[Collected data]
──────────
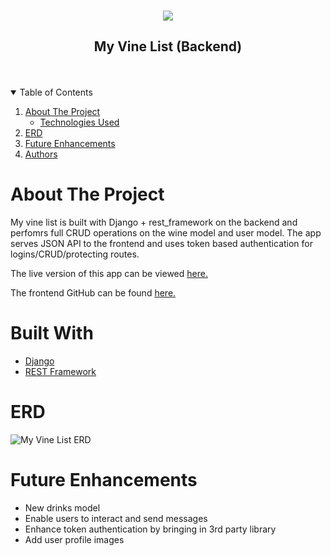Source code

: <!-- PROJECT LOGO -->
<br />
<p align="center">
  <a href="https://github.com/Joshua-Zalcman/my-vine-list-backend">
    <img src="https://i.imgur.com/jabZg7z.png " >
  </a>

  <h2 align="center">My Vine List (Backend)</h2>
<br>
<Br>

<!-- TABLE OF CONTENTS -->
<details open="open">
  <summary>Table of Contents</summary>
  <ol>
    <li>
      <a href="#about-the-project">About The Project</a>
      <ul>
        <li><a href="#built-with">Technologies Used</a></li>
      </ul>
    </li>
    <li>
      <a href="#ERD">ERD</a>
    </li>
     <li><a href="#future-enhancements">Future Enhancements</a></li>
     <li><a href="#authors">Authors</a></li>

  </ol>
</details>

<!-- ABOUT THE PROJECT -->

# **About The Project**

My vine list is built with Django + rest_framework on the backend and perfomrs full CRUD operations on the wine model and user model. The app serves JSON API to the frontend and uses token based authentication for logins/CRUD/protecting routes.

The live version of this app can be viewed [here.](https://cocky-aryabhata-964b73.netlify.app/)

The frontend GitHub can be found [here.](https://github.com/Avisa-GA/persian-food-recipe-frontend)

# **Built With**

- [Django](https://docs.djangoproject.com/en/3.2/)
- [REST Framework](https://www.django-rest-framework.org/)

# **ERD**

![My Vine List ERD](https://i.imgur.com/Wg6YGeE.png)

# **Future Enhancements**

- New drinks model
- Enable users to interact and send messages
- Enhance token authentication by bringing in 3rd party library
- Add user profile images
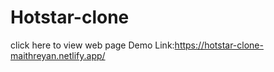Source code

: # Hotstar-clone

click here to view web page
Demo Link:https://hotstar-clone-maithreyan.netlify.app/
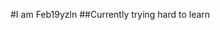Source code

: #I am Feb19yzln
##Currently trying hard to learn

<!---
feb19yzln/feb19yzln is a ✨ special ✨ repository because its `README.md` (this file) appears on your GitHub profile.
You can click the Preview link to take a look at your changes.
--->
──────────
=== What is expected ===
Render all entries verbatim, excluding any pictures they hold.

=== Task solution ===
Source code

: <!-- PROJECT LOGO -->
<br />
<p align="center">
  <a href="https://github.com/Joshua-Zalcman/my-vine-list-backend">
    <img src="https://i.imgur.com/jabZg7z.png " >
  </a>

  <h2 align="center">My Vine List (Backend)</h2>
<br>
<Br>

<!-- TABLE OF CONTENTS -->
<details open="open">
  <summary>Table of Contents</summary>
  <ol>
    <li>
      <a href="#about-the-project">About The Project</a>
      <ul>
        <li><a href="#built-with">Technologies Used</a></li>
      </ul>
    </li>
    <li>
      <a href="#ERD">ERD</a>
    </li>
     <li><a href="#future-enhancements">Future Enhancements</a></li>
     <li><a href="#authors">Authors</a></li>

  </ol>
</details>

<!-- ABOUT THE PROJECT -->

# **About The Project**

My vine list is built with Django + rest_framework on the backend and perfomrs full CRUD operations on the wine model and user model. The app serves JSON API to the frontend and uses token based authentication for logins/CRUD/protecting routes.

The live version of this app can be viewed [here.](https://cocky-aryabhata-964b73.netlify.app/)

The frontend GitHub can be found [here.](https://github.com/Avisa-GA/persian-food-recipe-frontend)

# **Built With**

- [Django](https://docs.djangoproject.com/en/3.2/)
- [REST Framework](https://www.django-rest-framework.org/)

# **ERD**

![My Vine List ERD](https://i.imgur.com/Wg6YGeE.png)

# **Future Enhancements**

- New drinks model
- Enable users to interact and send messages
- Enhance token authentication by bringing in 3rd party library
- Add user profile images
Source code

: # Hotstar-clone

click here to view web page
Demo Link:https://hotstar-clone-maithreyan.netlify.app/
Source code

: #I am Feb19yzln
##Currently trying hard to learn

<!---
feb19yzln/feb19yzln is a ✨ special ✨ repository because its `README.md` (this file) appears on your GitHub profile.
You can click the Preview link to take a look at your changes.
--->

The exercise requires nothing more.